July 23rd, 2009 at 06:27pm
The 40 cents per litre discounts temporarily offered by Coles and Woolworths have been permitted by the Australian Competition and Consumer Commission, which is the right outcome under the circumstances.
The Australian Competition and Consumer Commission (ACCC) was urged to step in last week after Coles and Woolworths promoted new discounts of up to 40 cents a litre of petrol when consumers spent $300 on groceries.
It provoked a consumer frenzy, but independent service stations called foul, accusing the duopoly of trying to drive smaller competitors out of the market.
The ACCC’s petrol commissioner Joe Dimasi on Thursday said that after close inspection, there was nothing dodgy about the offer.
“We have formed the view that these one-off promotions do not breach the Trade Practices Act,” he said in a statement.
“Other players in the market have the ability to match the short term competitive pressures of companies such as Coles and Woolworths.
“This is competition operating in the interests of Australian consumers.”
And Mr. Dimasi is entirely correct…remember this in March?
Marie El-Khoury, owner of the BP service station on Sunnyholt Rd at Blacktown, continued her campaign against oil companies and supermarket giants by dropping petrol prices to 49.9 cents per litre between 7.30am (AEDT) and 8.30 on Thursday.
Last October, she led a group of independent stations across Sydney in dropping prices by 40 cents per litre for four hours to protest what they said were anti-competitive practices by oil giants.
During Thursday’s discount hour, Ms El-Khoury said she served hundreds of customers and sold thousands of litres of petrol, losing about 60 cents per litre.

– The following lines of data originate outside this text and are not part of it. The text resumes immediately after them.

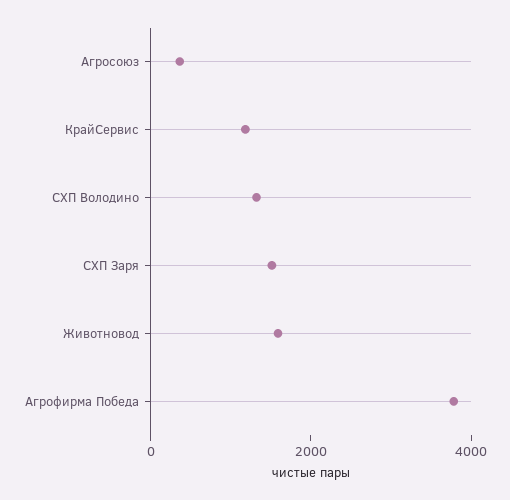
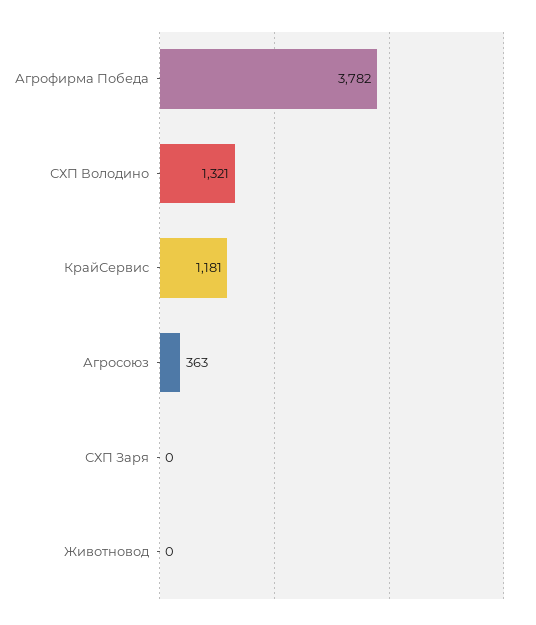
  {
    "Агросоюз": 363,
    "КрайСервис": 1181,
    "СХП Володино": 1321,
-   "СХП Заря": 1500,
+   "СХП Заря": 0,
-   "Животновод": 1500,
+   "Животновод": 0,
    "Агрофирма Победа": 3782
  }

A stunt which was repeated in May. If she, and her independent colleagues, can have temporary massive discounts, then so can the big players.
I should point out that the October, March and May stunts were in protest against the fact that petrol is being sold by major retailers (Caltex Woolworths and Shell Coles) at a lower regular price than the wholesale price at which many of the independent retailers can buy the product. It had nothing to do with massive discounts.

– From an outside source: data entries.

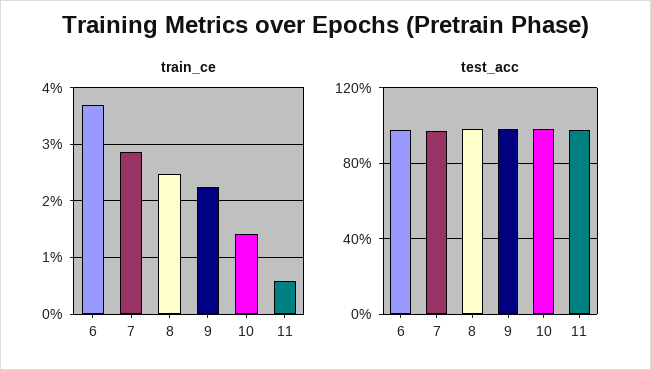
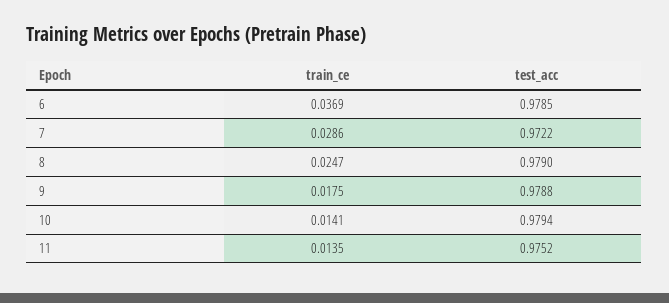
  {
    "train_ce": {
      "6": 0.0369,
      "7": 0.0286,
      "8": 0.0247,
-     "9": 0.022,
+     "9": 0.0175,
      "10": 0.0141,
-     "11": 0.006
+     "11": 0.0135
    },
    "test_acc": {
      "6": 0.9785,
      "7": 0.9722,
      "8": 0.979,
      "9": 0.9788,
      "10": 0.9794,
      "11": 0.9752
    }
  }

When it comes to massive discounts though, the real questions is whether the ACCC would have come to the same conclusion if Coles and Woolworths were offering the discounts permanently. In my view, they would have reached the same conclusion, because the retailers offering the massive discounts would have to lose many truckloads of money before they would be able to force smaller retailers to go out of business, and the smaller retailers could potentially offer a more attractive discount anyway, by virtue of not requiring people to spend an exorbitant amount in a related store first, and by using this discount and the expected increase in sales as justification to buy a larger volume of wholesale petrol at a cheaper price.
Ultimately I think the biggest problem for the smaller petrol retailers is that, because of their size, it’s just not viable for wholesalers to sell products cheaply to them, as the overheads on their individual orders are greater than the overheads, relatively speaking, on the orders of the larger retailers. What the smaller retailers need to do, and have shown an ability to do in the mass discounts of October, is co-ordinate their efforts…perhaps it’s about time that the smaller retailers formed an IGA (Independent Grocers of Australia) type alliance, where they remain independent, but work together under a single banner on promotions and wholesale purchases.
Protectionism favouring small retailers is not the solution here. The free market works, you just have to know how to play it to your advantage.